[What you will do] Reproduce every one of the records below word for word, omitting the pictures.

***** Entries shown *****

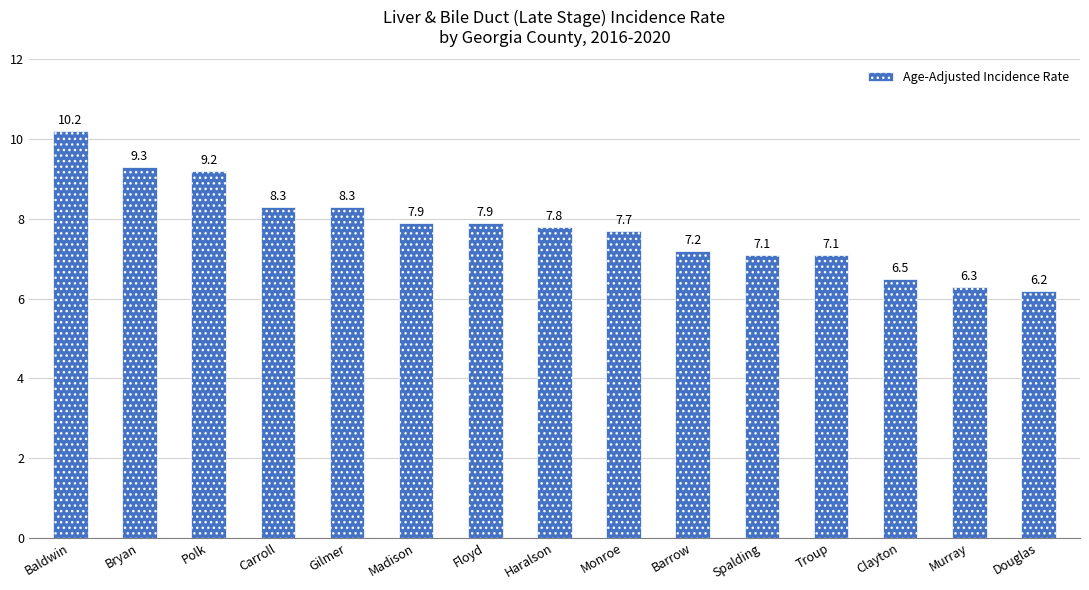

What position from the left is Douglas?

15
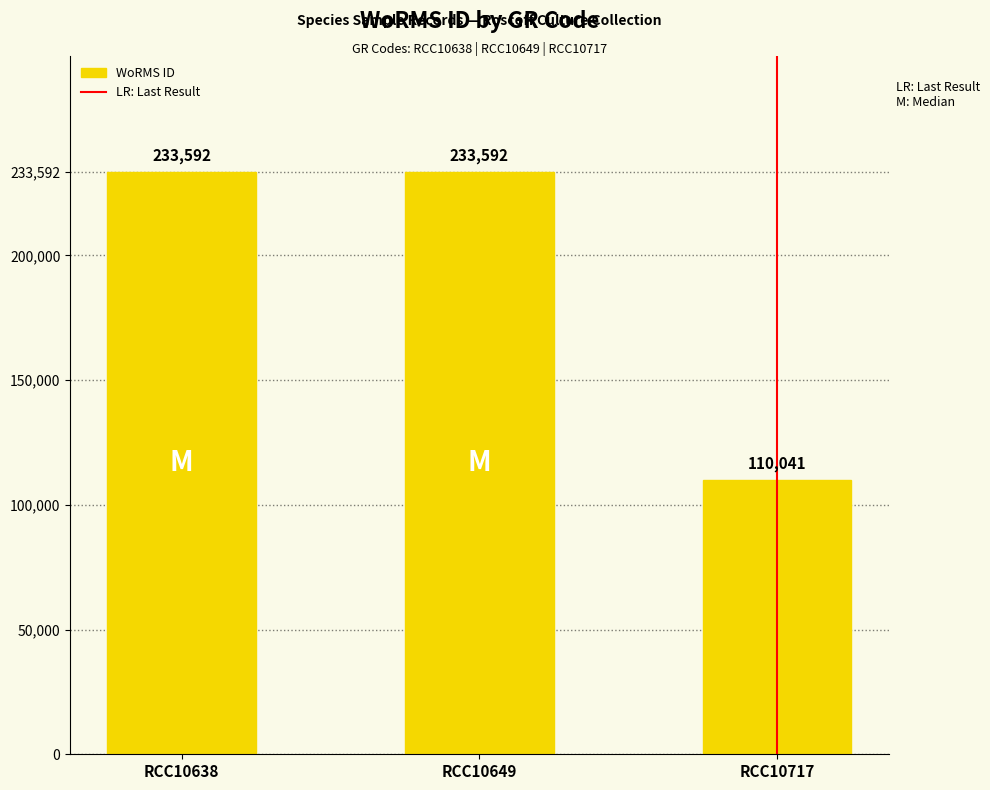

Reading left to right, transcribe all the data shown in this chart.

RCC10638=233592	RCC10649=233592	RCC10717=110041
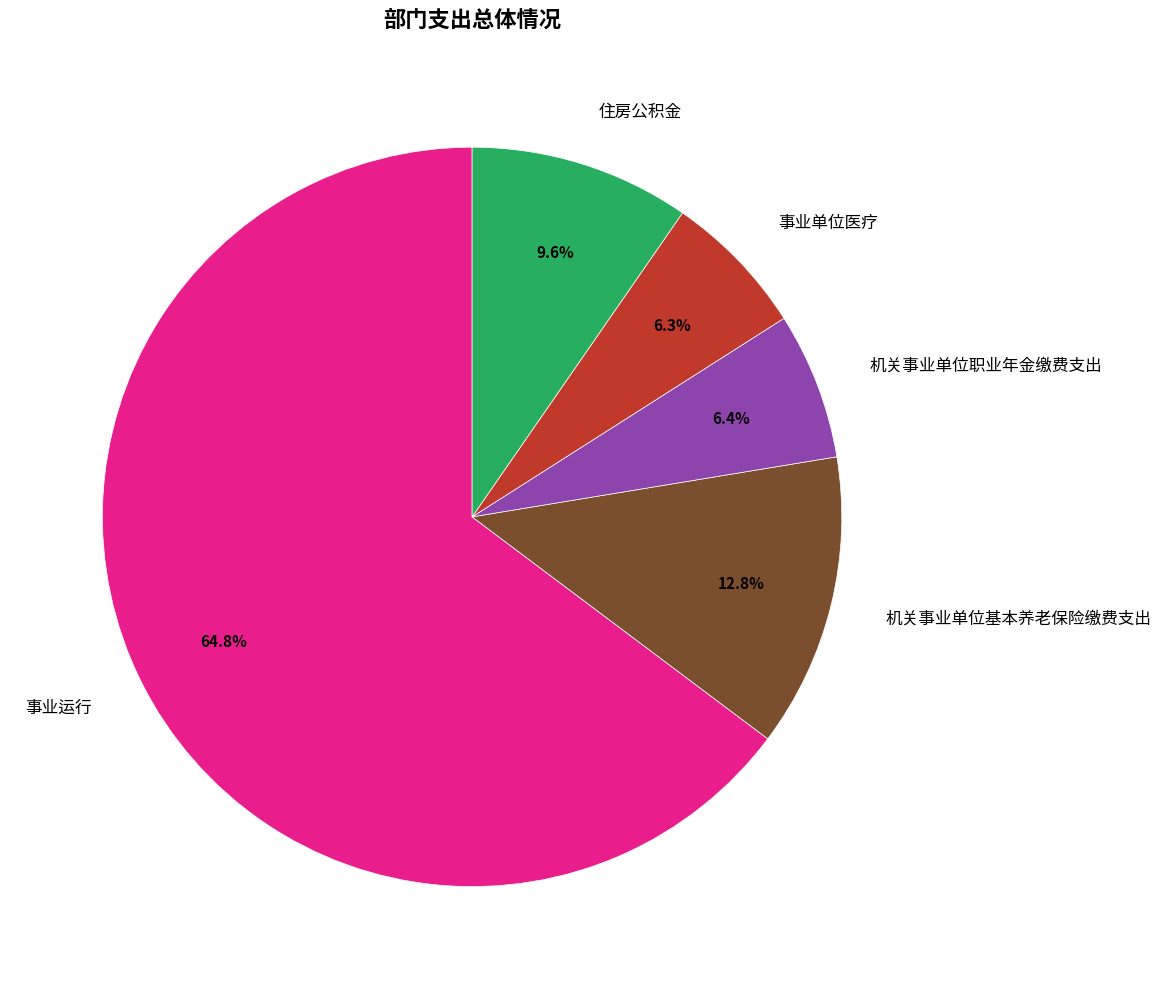

The 机关事业单位职业年金缴费支出 slice represents 6% of the pie. True or false?

True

*****

[Solved problem]
What position from the left is Douglas?

15

Reading left to right, transcribe all the data shown in this chart.

RCC10638=233592	RCC10649=233592	RCC10717=110041

The 机关事业单位职业年金缴费支出 slice represents 6% of the pie. True or false?

True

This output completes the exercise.